The Soul of Leadership
Jesus indicates that it is possible to gain the whole world but lose your own soul. If he were speaking to us as spiritual leaders today he might point out that it is possible to gain the whole world of success in leadership and lose your own soul. And when leaders lose their souls, so do the churches and organizations they lead.
Spiritual directors are in a unique position to help leaders stay in touch with their spiritual longings and support them in crafting a way of life that opens them to what their souls most want. While the people around them are often more concerned about what they can get out of them in terms of productivity and success, the spiritual director is in unique position to ask the question “How is it with your soul?” and to keep asking it whenever it seems like a directee is losing themselves amid the demands of life in leadership.

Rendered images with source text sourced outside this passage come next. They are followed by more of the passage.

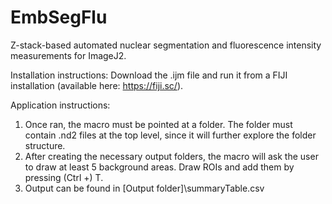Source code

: # EmbSegFlu
Z-stack-based automated nuclear segmentation and fluorescence intensity measurements for ImageJ2.

Installation instructions:
Download the .ijm file and run it from a FIJI installation (available here: https://fiji.sc/).

Application instructions:
1. Once ran, the macro must be pointed at a folder. The folder must contain .nd2 files at the top level, since it will further explore the folder structure.
2. After creating the necessary output folders, the macro will ask the user to draw at least 5 background areas. Draw ROIs and add them by pressing (Ctrl +) T.
3. Output can be found in [Output folder]\summaryTable.csv
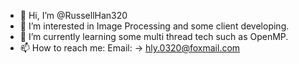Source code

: - 👋 Hi, I’m @RussellHan320
- 👀 I’m interested in Image Processing and some client developing.
- 🌱 I’m currently learning some multi thread tech such as OpenMP.
- 📫 How to reach me: 
Email: -> hly.0320@foxmail.com

<!---
RussellHan320/RussellHan320 is a ✨ special ✨ repository because its `README.md` (this file) appears on your GitHub profile.
You can click the Preview link to take a look at your changes.
--->
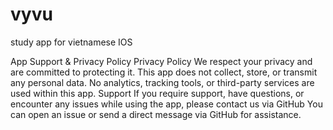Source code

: # vyvu
study app for vietnamese IOS

App Support & Privacy Policy Privacy Policy We respect your privacy and are committed to protecting it. This app does not collect, store, or transmit any personal data. No analytics, tracking tools, or third-party services are used within this app. Support If you require support, have questions, or encounter any issues while using the app, please contact us via GitHub You can open an issue or send a direct message via GitHub for assistance.
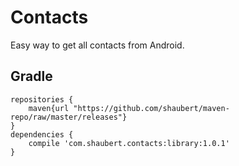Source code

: # Contacts

Easy way to get all contacts from Android.

## Gradle
    
    repositories {
        maven{url "https://github.com/shaubert/maven-repo/raw/master/releases"}
    }
    dependencies {
        compile 'com.shaubert.contacts:library:1.0.1'
    }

Since their relationship with a directee is “pure”—meaning that there is a singular focus on the well-being of the directee rather than competing agendas—spiritual directors are free to encourage and challenge leaders to be rigorously honest about how they are living their lives and whether their way of life is sustainable over the long haul. Many congregations and organizations actually encourage and applaud—albeit in very subtle ways—destructive patterns like compulsive overworking, performance oriented driven-ness or lack of boundaries in the leader. The spiritual director has no such hidden agenda. He or she is free to be completely focused on the well-being of the directee.
There are few relationships in a leader’s life that are unencumbered with multiple agendas. This makes the spiritual direction relationship uniquely valuable to leaders as we are vigilant with them about finding a way of life that honors the whole reality of who they are—body, mind and spirit. The best thing any of us bring to leadership is our own transforming self and the spiritual director is uniquely prepared and positioned to provide guidance in this process.
©Ruth Haley Barton, 2010. This article first appeared in Presence: An International Journal of Spiritual Direction, June 2010. Ruth is founder of the Transforming Center. A nationally recognized speaker, spiritual director, and retreat leader, she is the author of numerous books and resources on the spiritual life including Pursuing God’s Will Together, Strengthening the Soul of Your Leadership, Sacred Rhythms and Invitation to Solitude and Silence.
[i] Daniel Ladinsky, trans. The Gift: Poems by Hafiz (New York: Penguin Compass, 1999), p.121.
[ii] See Ruth Haley Barton, Strengthening the Soul of Your Leadership (Downers Grove, IL: InterVarsity Press, 2008)
[iii] Thomas Merton, Spiritual Direction and Meditation (Collegeville, MN: The Liturgical Press, 1960), p. 16.
[iv] Parker Palmer, Let Your Life Speak (San Francisco: Jossey-Bass, 2000) p. 25.